Figure 9 shows the LDA projection of sentence vectors from the largest class like and the smallest class fear without WEC-MOTE oversampling. In contrast, Fig. 10 shows the LDA projection of sentence vectors from the largest class like and the smallest class fear with WEC-MOTE oversampling for the minority class fear. The newly generated samples are denoted by stars. Similar to the distribution of data in Figs. 7 and 8 for sentiment analysis, the two classes are clustered well and the additional samples introduced in the fear class create more density and decrease small disjuncts within that class.

Fig. 9
figure 9

LDA projection of like and fear classes without oversampling

Fig. 10
figure 10

LDA projection of like and fear classes after WEC-MOTE oversampling

Discussion

Our proposed method shows a greater performance improvement for the multi-class emotion classification than for the binary sentiment classification. This is because multi-class emotion data are more skewed and thus oversampling is more effective. In terms of performance in absolute values, the binary classification task yields much better results as the overall performance levels are over 80 %, yet the best performance for the multi-class data is only about 50 %. This is because there are many more training instances in the binary data.

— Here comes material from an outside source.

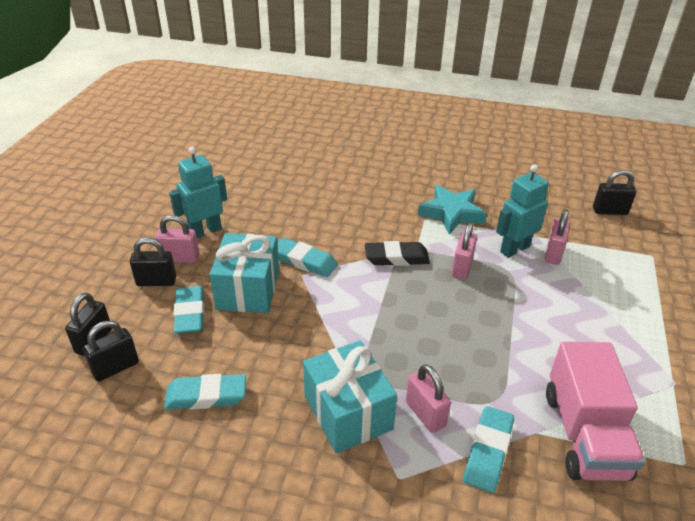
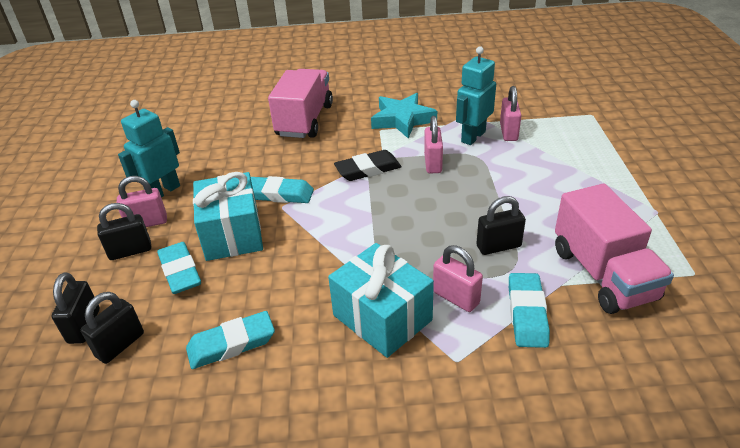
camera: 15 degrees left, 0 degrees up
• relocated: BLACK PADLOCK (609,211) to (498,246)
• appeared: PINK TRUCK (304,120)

Due to the lack of training data in the form of a Chinese emotion Treebank to train the RNTN model, we have to label every node of the binary tree with the same emotion as the root node of the tree (the class corresponding to the entire sentence). Experimental results show that compared with the word embedding linear representation, word embedding composition trained on NLPCC2013 dataset shows an only 3.79 % improvement (for WEC-MOTE loose). This is in contrast to the 29.3 % improvement (for WEC-MOTE SVM) when training on the Stanford sentiment treebank corpus. We hope to continue further annotation of related Chinese corpora. The increased availability of such resources will greatly benefit the use of machine learning methods over other methods.

Conclusion and Future Directions

This paper presents an oversampling approach based on sentence vector learning from word embedding to improve sentiment and emotion classification for imbalanced data. Sentence vectors derived through word embedding composition are dense and continuous and have low dimensionality compared with the BOW representation. Word embedding composition is a superior data representation method for machine learning when data are sparse and skewed. This paper also proposes a recursive neural tensor network-based composition method to construct sentence vectors corresponding to training samples. To address the data imbalance issue and the lack of training data for minority classes, we use a SMOTE algorithm to oversample the minority classes to produce a fully balanced training dataset. Machine learning classifiers can then be trained on this fully balanced training dataset with improved prediction outcomes. Evaluations on two different datasets show that the proposed method is very effective in overcoming data sparseness and small disjuncts present in imbalanced sentiment and emotion classification. Our approach improves imbalanced sentiment and emotion classification for both English and Chinese data and for both single- and multi-label data.

Due to the complexity of the RNTN, the sentence vectors in this paper are constructed with only 25 dimensions. Improvements to the RNTN model should allow us to increase the number of dimensions and further improve overall performance. Other potential future works include word embedding in terms of semantic representation and the development of other composition methods for sentence vector construction.